By Cameron G. Shilling (originally published 9/25/2013)
But the SCA imposes some limits on employers. And, as few recent cases demonstrate, it is all too easy for employers to step over the line and violate the federal law.
In Deborah Ehling v. Monmouth-Ocean Hospital Service Corp., the employer terminated the employee based (in part) on posts she made on Facebook. The court underwent a rigorous analysis to determine that the SCA protects Facebook posts, as long as the posts are limited to friends and not on the person’s public Facebook pages. As the court explained,
“when it comes to privacy protection, the critical inquiry is whether Facebook users took steps to limit access to the information on their Facebook walls” and the “privacy protection provided by the SCA does not depend on the number of Facebook friend that a user has.”
Although the employee’s Facebook posts were protected, the employer did not violated the SCA because it received the posts through a person authorized to access them: one of the employee’s co-workers, who was her Facebook friend, gave them to the employer. However, as this court and others have recognized, an employer violates the SCA if it obtains an employee’s private Facebook posts by other means, such as (1) using a password retrieved from the hard drive of the employee’s company-owned electronic device or from a keystroke logger installed on the device, (2) accessing the account by using the employee’s company-owned device where the password populates automatically, (3) creating a fictitious person on Facebook to friend the employee, and (4) pressuring co-workers to divulge the employee’s Facebook posts. In those circumstances, access to the Facebook posts would not be authorized under the SCA.

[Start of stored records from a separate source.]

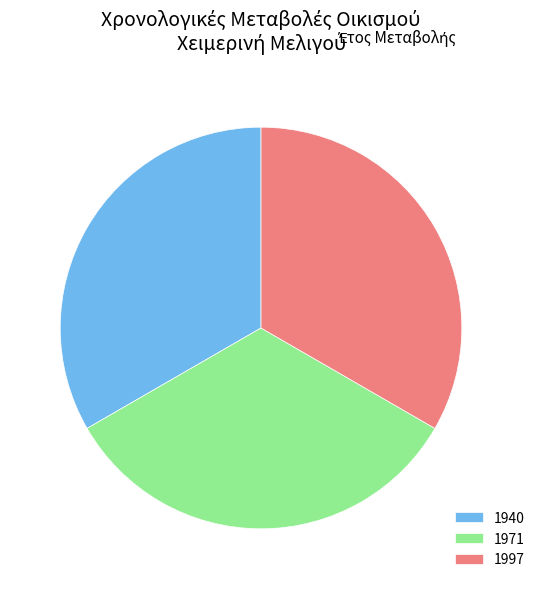

Combined, do 1940 and 1997 account for over 50%?

Yes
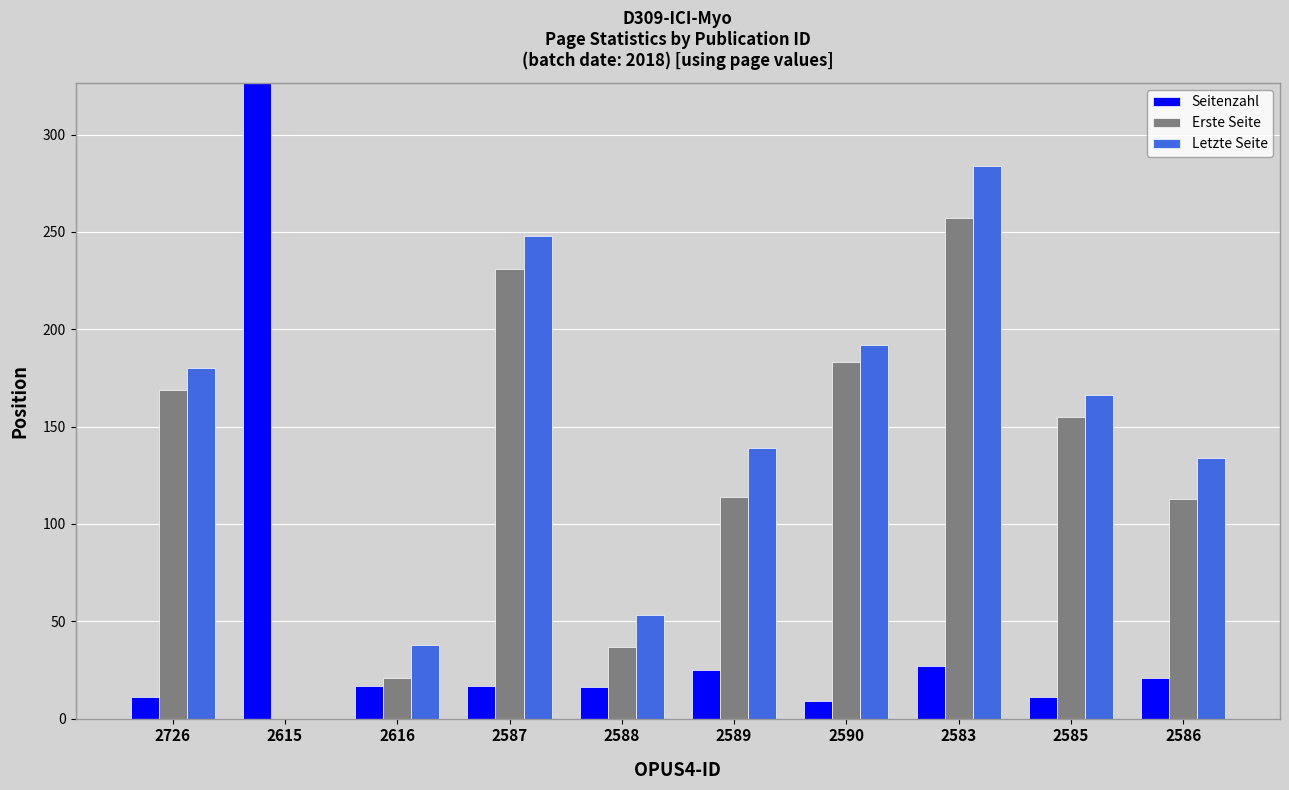

Which category has the lowest value across all series?

2615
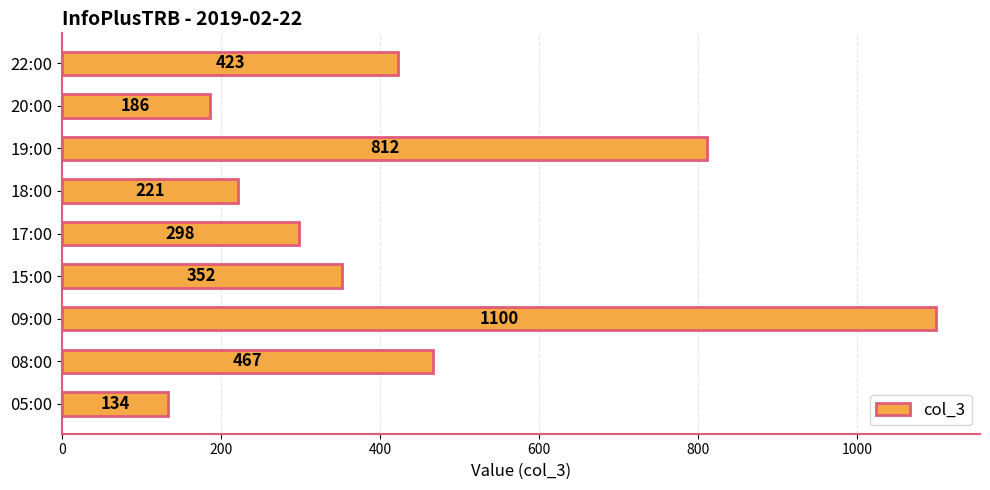

What is the difference between the maximum and minimum values?

966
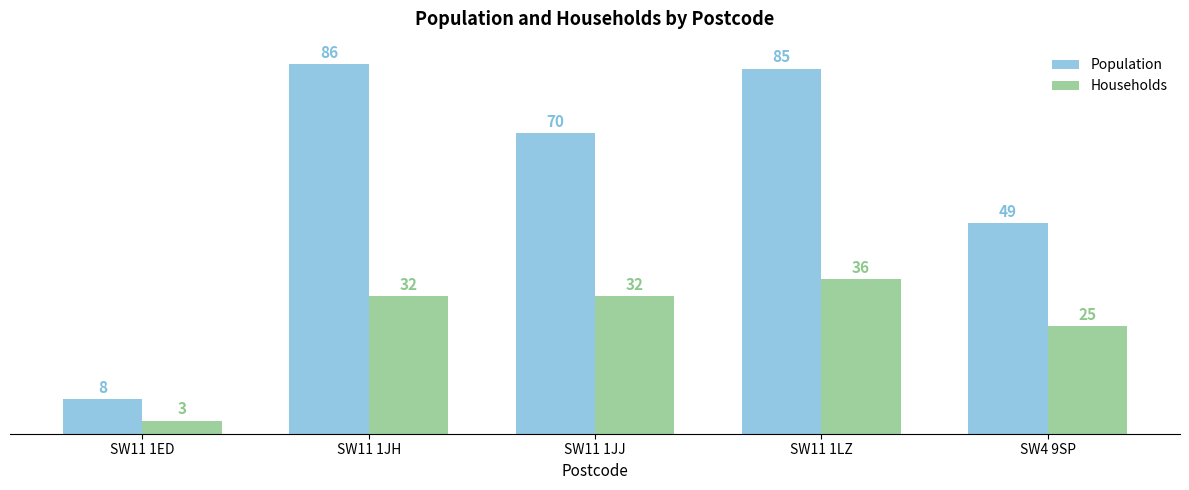

At which category does the chart reach its minimum across all series?

SW11 1ED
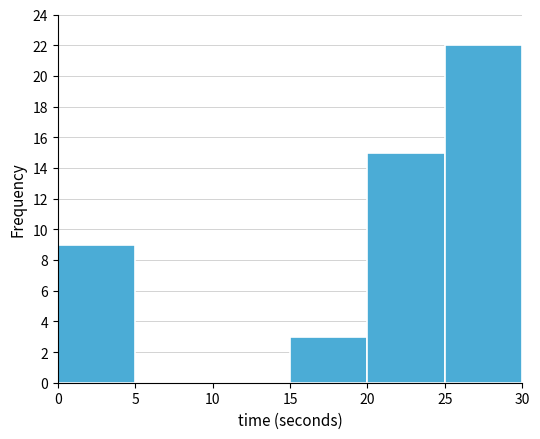

Over which range of the x-axis is the bar tallest?

25 to 30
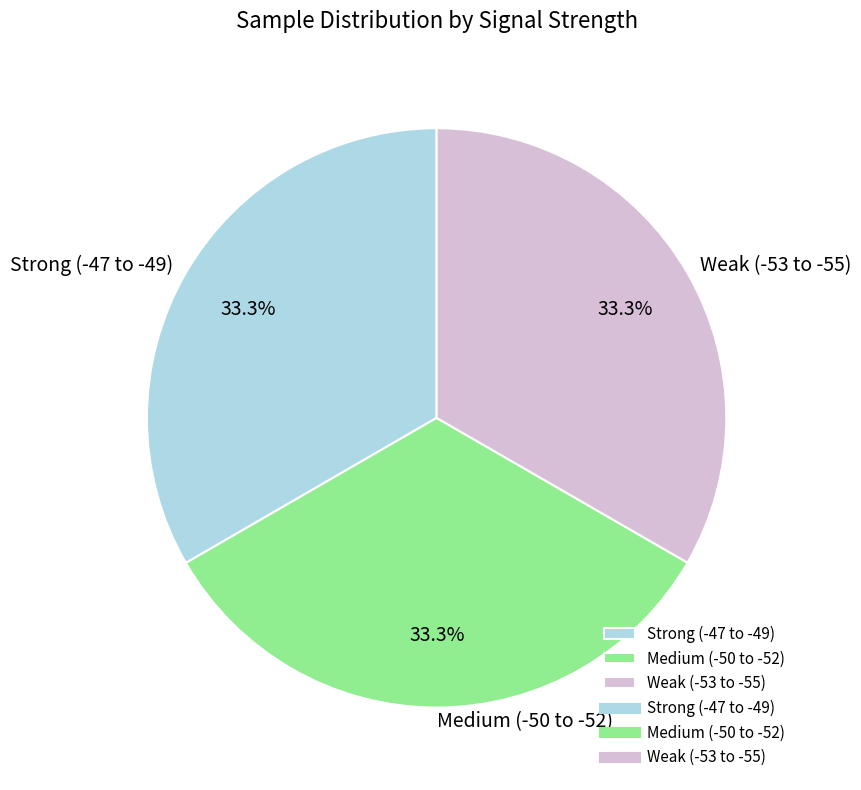

What is the ratio of the value at Weak (-53 to -55) to the value at Medium (-50 to -52)?

1.0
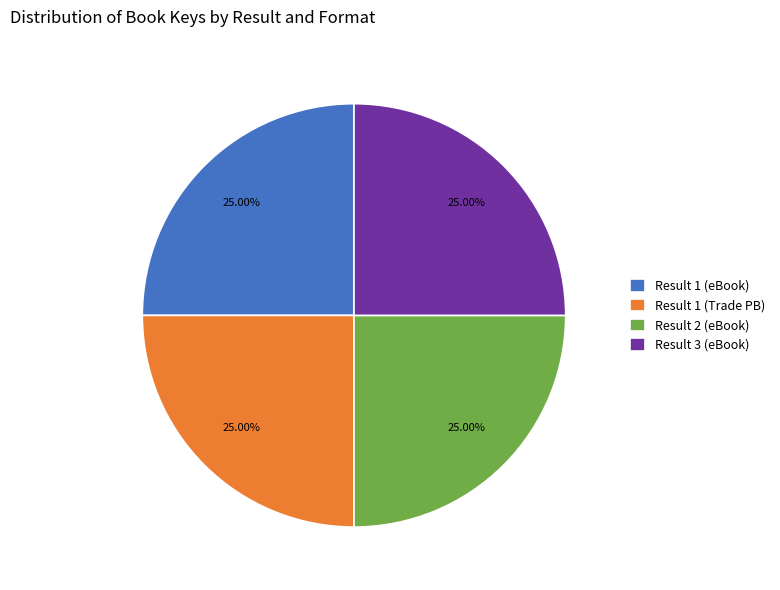

Does any single category account for the majority?

No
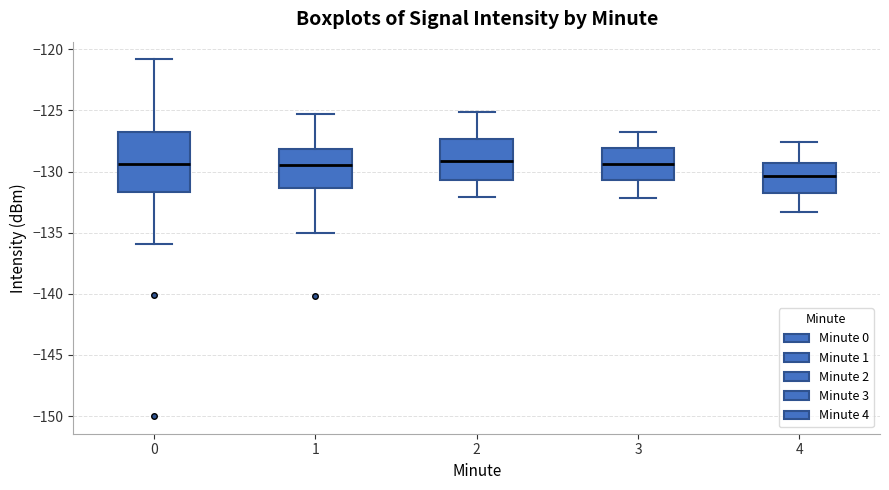

Reading left to right, read every box against the y-axis: the position of its median line, the range the box covers, and the ends of its whiskers. The values are not printed on the chart, so give them approximately, as read against the axis.

0: median -129.5, box -131.5 to -127.0, whiskers -136.0 to -121.0
1: median -129.5, box -131.5 to -128.0, whiskers -135.0 to -125.5
2: median -129.0, box -130.5 to -127.5, whiskers -132.0 to -125.0
3: median -129.5, box -130.5 to -128.0, whiskers -132.0 to -127.0
4: median -130.5, box -132.0 to -129.5, whiskers -133.5 to -127.5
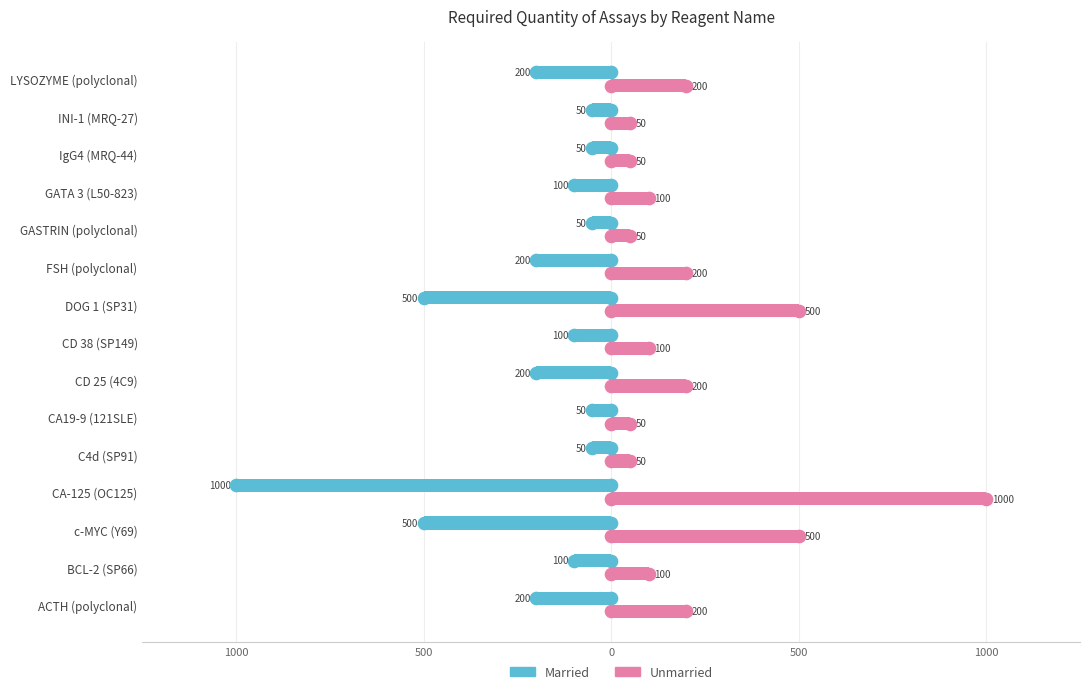

What are all the series names shown in the legend?

Married, Unmarried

In another case, Sandi Lazette v. Verizon Wireless, the employee returned her company-owned Blackberry to her employer, but did not properly disconnect her Gmail account from it before doing so. Over the next 18 months, her supervisor read 48,000 emails sent to that account, some of which were quite personal. The court in that case (like many other courts) found that email stored in webmail accounts (like Gmail) is protected by the SCA, at least while the email resides unread on the servers of the service provider.
The employer made several unsuccessful arguments to avoid liability. For example, the court rejected the argument that the supervisor was accessing only the company-owned Blackberry, recognizing that he was actually using that device to access an account on the Gmail servers. However, an employer does not violate the SCA if it recovers an employee’s personal emails that are stored on a company-owned device, such as when the data is in a backup file or recovered from the “residual” space of a hard drive. The court also rejected the employer’s argument that the employee had impliedly consented to the employer’s review of her Gmail by not properly disconnecting the account. While consent need not be explicit, the court recognized that,
“Negligence is … not the same as approval, much less authorization. There is a difference between someone who fails to leave the door locked when going out and one who leaves it open knowing someone will be stopping by.”
Technology presents legitimate opportunities for employers to monitor their employees. It also presents potential pitfalls, some of which are not apparent. Employers should continue to harvest valuable information from company-owned electronic devices, but also need to become aware of the SCA and seek counsel before accessing or reviewing employee electronic communications.